#### DIRECTIONS:
A: What two projects does the passage on Cork's boundary review say the city is on the verge of achieving?
B: Reproduce the passage on Cork's boundary review word for word, taking everything from "Certainly, decisions should" down to "its docklands area.".

That brings me to my second point, in this debate there also needs to be a bottom-up analysis – it shouldn’t be all be top down – the political spectrum dictating this region’s future. I would encourage continued consultation with the general public on the impact of this boundary review. This process should not be rushed. It should not become a highly political process.

Certainly, decisions should not be made on a whim of the concept of political efficiency. Both Cork City and County Councils have seen what efficiency has done in the last 3-4 years as the claws of cutbacks are consistently scratching at the eyes of ideas of ambition and potential in this region and elsewhere.

 

(3)   Building a future for our city:

This leads me to my third point the need for a strong focus on the city’s future. Our executive gave you a detailed look at what this city has achieved under enormous recessional pressures. The city is consistently batting above its weight despite the lack of development of gateway targets by government and needs to stay focussed. The city is on top of its game and with further finance, beyond the property tax receipts has the potential to ignite its city centre strategy and its docklands area.

The City is on the verge of achieving great projects such as its Cork Docklands area and Cork City Centre Strategy- it has a vision – strategies for the branding, renewal and regeneration of Cork City Centre and constructing a new suburb and industrial hub in its Docklands. These projects construct a strong core and nationally counter balance the capital’s bias in urban development. These projects don’t fit into the box of political efficiency but are about forging a strong and secure future for Ireland’s second city. This city doesn’t need to be a pawn in the game of efficiency.

#### Items listed in a dataset:
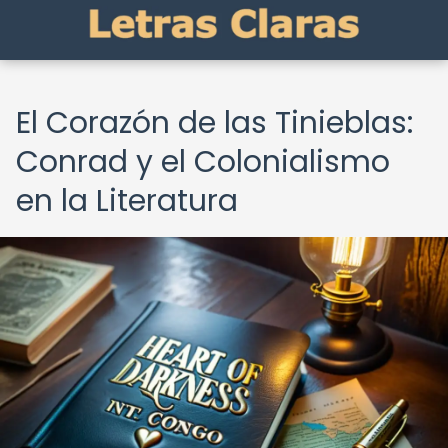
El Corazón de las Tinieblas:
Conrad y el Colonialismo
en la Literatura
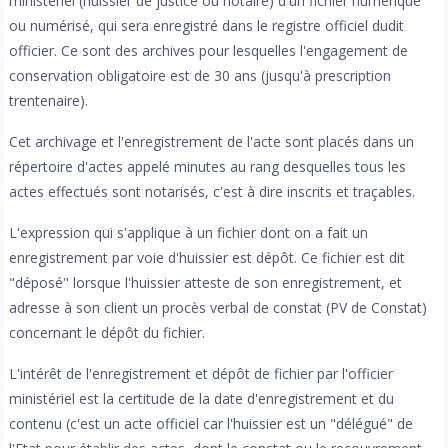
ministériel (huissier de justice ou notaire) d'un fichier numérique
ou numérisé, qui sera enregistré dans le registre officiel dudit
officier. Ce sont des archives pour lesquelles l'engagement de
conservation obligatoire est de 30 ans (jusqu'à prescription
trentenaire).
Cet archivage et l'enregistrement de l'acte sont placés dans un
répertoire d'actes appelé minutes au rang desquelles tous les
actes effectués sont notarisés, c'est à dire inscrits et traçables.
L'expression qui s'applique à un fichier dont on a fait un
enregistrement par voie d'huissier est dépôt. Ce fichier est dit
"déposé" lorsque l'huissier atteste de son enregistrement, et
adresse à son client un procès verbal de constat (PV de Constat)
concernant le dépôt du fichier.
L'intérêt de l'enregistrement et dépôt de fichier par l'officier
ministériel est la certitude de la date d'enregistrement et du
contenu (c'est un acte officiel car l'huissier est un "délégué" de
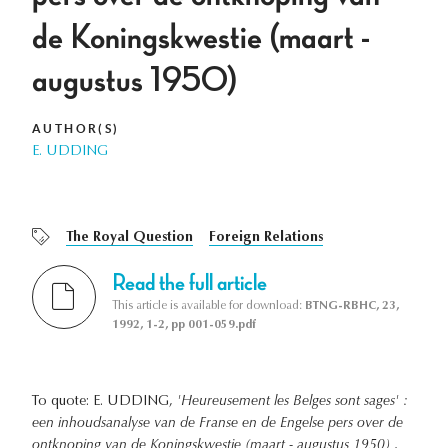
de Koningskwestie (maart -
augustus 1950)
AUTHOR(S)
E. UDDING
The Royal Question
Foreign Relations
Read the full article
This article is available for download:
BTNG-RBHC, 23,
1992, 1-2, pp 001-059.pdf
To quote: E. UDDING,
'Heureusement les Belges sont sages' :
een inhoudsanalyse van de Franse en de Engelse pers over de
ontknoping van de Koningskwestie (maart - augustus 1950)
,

#### ANSWER SET:
A: Its Cork Docklands area and the Cork City Centre Strategy.

B:
Certainly, decisions should not be made on a whim of the concept of political efficiency. Both Cork City and County Councils have seen what efficiency has done in the last 3-4 years as the claws of cutbacks are consistently scratching at the eyes of ideas of ambition and potential in this region and elsewhere.

 

(3)   Building a future for our city:

This leads me to my third point the need for a strong focus on the city’s future. Our executive gave you a detailed look at what this city has achieved under enormous recessional pressures. The city is consistently batting above its weight despite the lack of development of gateway targets by government and needs to stay focussed. The city is on top of its game and with further finance, beyond the property tax receipts has the potential to ignite its city centre strategy and its docklands area.